36th Mayor of Englewood, New Jersey
- In office January 1, 1998 – January 1, 2003
- Preceded by: Donald Aronson
- Succeeded by: Michael Wildes

Personal details
- Born: May 14, 1959
- Died: December 11, 2017 (aged 58)
- Party: Democratic
- Spouse: Jill Morgan Fader
- Children: Jack, Lucas, Morgan and Sydney
- Education: Rutgers University William Paterson University
- Profession: Attorney

= Paul T. Fader =

American lawyer

Paul T. Fader (May 14, 1959 - December 11, 2017) was a partner and member of Florio Perrucci Steinhardt & Fader, LLC.

==Professional career==
===New Jersey Governor's Office===
In 2003, New Jersey Governor James E. McGreevy tapped Paul to serve as Director of the Authorities Unit and Deputy Chief Counsel. As the Director of Authorities Unit, Paul worked as the New Jersey Governor’s liaison to the State of New Jersey’s 53 independent authorities, boards and commissions, which include the Port Authority of New York and New Jersey, the Sports and Exposition Authority, the Casino Reinvestment and Development Authority, and the Economic Development Authority. Paul superintended more than 44,000 employees, and an annual aggregate revenue stream exceeding $14 billion. In 2004, Paul was asked to serve as Chief Counsel to then Governor James E. McGreevey.

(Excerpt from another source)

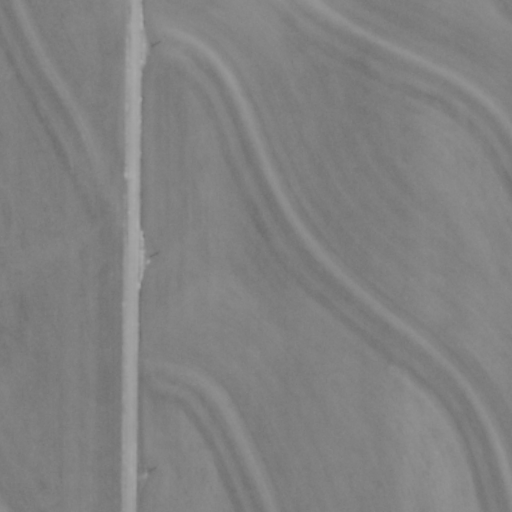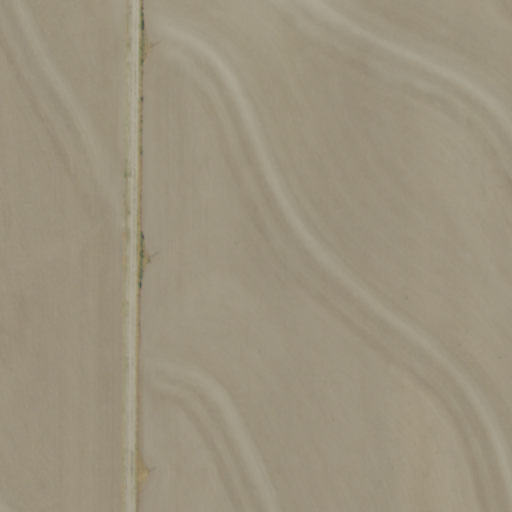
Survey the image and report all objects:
road: (134, 255)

Upon on the resignation of James E. McGreevey as Governor and his replacement by Richard J. Codey as acting Governor of New Jersey, Paul was asked to serve as Codey's Chief Counsel and provide legal counsel to, and representation for, the Governor of the State of New Jersey on a daily basis pertaining to issues involving all aspects of state governance. While serving as Chief Counsel to Governor Codey, Paul spearheaded the Governor's initiative to establish a new stadium in the Meadowlands for both the New York Giants and New York Jets, the first multi-professional football sports stadium.

In 2014, Paul was ranked one of the top ten Lawyer-Lobbyists in the State of New Jersey in the New Jersey Law Journal Legal Almanac.

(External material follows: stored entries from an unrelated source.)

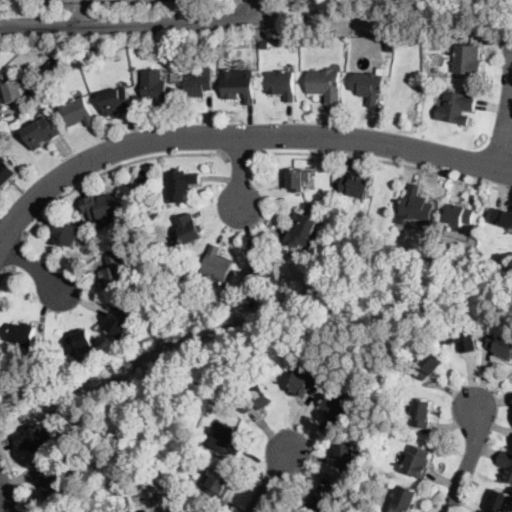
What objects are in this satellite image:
road: (251, 9)
park: (237, 10)
road: (82, 11)
road: (382, 19)
road: (126, 21)
building: (391, 44)
building: (67, 54)
building: (467, 58)
building: (85, 60)
building: (467, 60)
building: (134, 65)
building: (198, 82)
building: (198, 83)
building: (238, 83)
building: (281, 83)
building: (324, 83)
building: (153, 84)
building: (281, 84)
building: (239, 85)
building: (325, 85)
building: (367, 85)
building: (368, 85)
building: (154, 86)
building: (13, 90)
building: (14, 91)
building: (115, 99)
building: (115, 101)
building: (456, 106)
building: (456, 106)
building: (77, 110)
building: (77, 112)
building: (40, 131)
building: (41, 133)
road: (504, 134)
road: (107, 154)
road: (238, 155)
road: (383, 161)
road: (115, 167)
building: (6, 171)
road: (240, 171)
building: (7, 173)
building: (142, 176)
building: (297, 179)
building: (298, 180)
building: (179, 183)
building: (179, 184)
building: (356, 184)
building: (356, 185)
building: (416, 204)
building: (416, 205)
building: (101, 206)
building: (102, 206)
building: (459, 213)
building: (459, 215)
building: (502, 216)
building: (502, 217)
building: (328, 218)
building: (188, 228)
building: (301, 228)
building: (189, 229)
building: (66, 232)
building: (302, 232)
building: (66, 233)
road: (17, 254)
road: (30, 263)
building: (217, 263)
building: (215, 265)
building: (113, 271)
building: (113, 272)
building: (263, 272)
building: (265, 272)
building: (178, 282)
building: (119, 320)
building: (119, 321)
building: (23, 332)
building: (23, 334)
building: (459, 336)
building: (461, 339)
building: (78, 340)
building: (79, 340)
building: (500, 343)
building: (501, 345)
building: (428, 364)
building: (429, 365)
building: (305, 382)
building: (306, 383)
road: (0, 388)
building: (260, 396)
building: (256, 400)
building: (337, 406)
building: (338, 406)
building: (421, 412)
building: (422, 412)
building: (34, 437)
building: (35, 438)
building: (227, 438)
building: (227, 440)
building: (346, 451)
building: (345, 452)
building: (417, 460)
road: (469, 461)
building: (418, 462)
building: (506, 464)
building: (506, 465)
building: (192, 473)
road: (271, 479)
building: (219, 481)
building: (220, 482)
building: (53, 483)
building: (53, 483)
building: (137, 498)
building: (404, 498)
building: (322, 499)
building: (325, 499)
building: (405, 500)
building: (499, 501)
building: (500, 502)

In the fall of 2014, Paul was appointed General Counsel to the Utility & Transportation Contractors Association of New Jersey.

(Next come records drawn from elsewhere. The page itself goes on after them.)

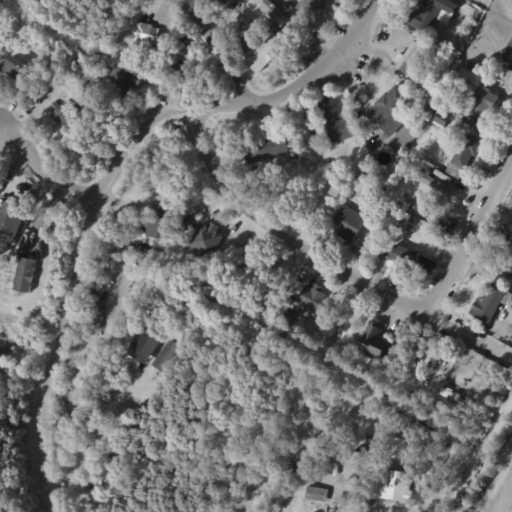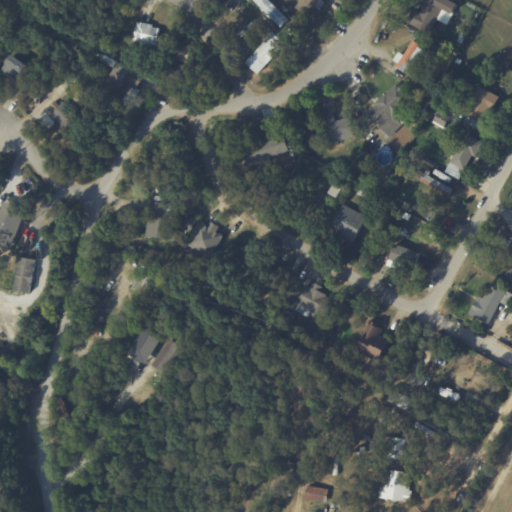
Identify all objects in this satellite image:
building: (306, 5)
building: (309, 6)
building: (276, 12)
building: (442, 12)
building: (431, 13)
building: (146, 34)
building: (148, 35)
building: (463, 38)
road: (230, 48)
building: (265, 52)
building: (508, 52)
building: (91, 55)
building: (509, 55)
building: (407, 56)
building: (185, 58)
building: (460, 61)
building: (14, 67)
building: (15, 67)
building: (54, 67)
building: (473, 68)
building: (91, 72)
building: (123, 80)
building: (125, 82)
building: (433, 96)
building: (481, 104)
building: (479, 108)
building: (391, 109)
building: (387, 110)
building: (65, 116)
building: (440, 117)
building: (441, 119)
building: (77, 128)
building: (336, 128)
building: (338, 129)
building: (266, 149)
building: (265, 150)
building: (466, 155)
building: (463, 156)
road: (46, 162)
road: (104, 180)
building: (432, 181)
building: (161, 220)
building: (165, 220)
building: (10, 222)
building: (347, 222)
building: (191, 223)
building: (349, 223)
road: (472, 237)
building: (206, 238)
road: (336, 260)
building: (509, 271)
building: (510, 273)
building: (24, 274)
building: (139, 284)
building: (315, 299)
building: (313, 301)
building: (490, 301)
building: (495, 303)
building: (373, 342)
building: (377, 343)
building: (162, 353)
building: (173, 353)
building: (385, 422)
building: (360, 451)
road: (479, 451)
building: (321, 456)
building: (395, 472)
building: (398, 473)
building: (288, 474)
building: (316, 493)
building: (318, 494)
building: (369, 502)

===Mayor of Englewood, New Jersey===
Paul served two consecutive terms as Mayor of Englewood, New Jersey. Paul was elected Mayor of City of Englewood in 1997 and re-elected as Mayor in 2000. In Paul's first year in office he led the movement to create a magnet school at Dwight Morrow High School in an effort to end years of Litigation regarding the de facto segregation. The effort ultimately culminated with the establishment of the Academies at Englewood, a prestigious regional high school program for high achievers. Englewood also received the New Jersey Future Smart Growth Award for its Downtown Revitalization and Redevelopment project.

In Paul's fourth year as Mayor, New Jersey Monthly magazine named Englewood as #1 City in which to live.

===Democratic Party===
Fader served as a member of executive committee and parliamentarian of the Bergen County Democratic Party. In 2006, Paul was elected as a delegate for President Bill Clinton to the Democratic National Convention. Again, in 2012 Paul was elected as a delegate for President Barack Obama to the 2012 Democratic National Convention.

==Personal life==
Married to Jill Morgan Fader, and father of Jack, Lucas, Morgan and Sydney Fader. Fader has written extensively on law, government and other issues in several publications including the New Jersey Conference Mayors Magazine, Newark Star Ledger, 201 Magazine and the Bergen Record.

In 2009, New Jersey Monthly Magazine named Paul one of the 101 Most Influential People in New Jersey.

Fader died on December 11, 2017.

===Charity involvement===
Early in his career, Paul worked with the Vietnam Veterans of America and in 1984 received the Bergen County County Chapter's Citation of Appreciation for his work. Fader served as member of the board of Shelter our Sisters, Bergen County's Home for Battered Women & Children and in 1996 received their Citation of Appreciation.

Paul Fader and his wife Jill founded Englewood Hospital's Walk for Awareness in 1999. The Walk has helped raise over $1.4 million for The Leslie Simon Breast Care and Cytodiagnosis Center. Funds help provide mammograms and other life-saving services for uninsured and underinsured women in the communities. In addition, these funds help the hospital to secure state-of-art technology to help in the battle against breast cancer.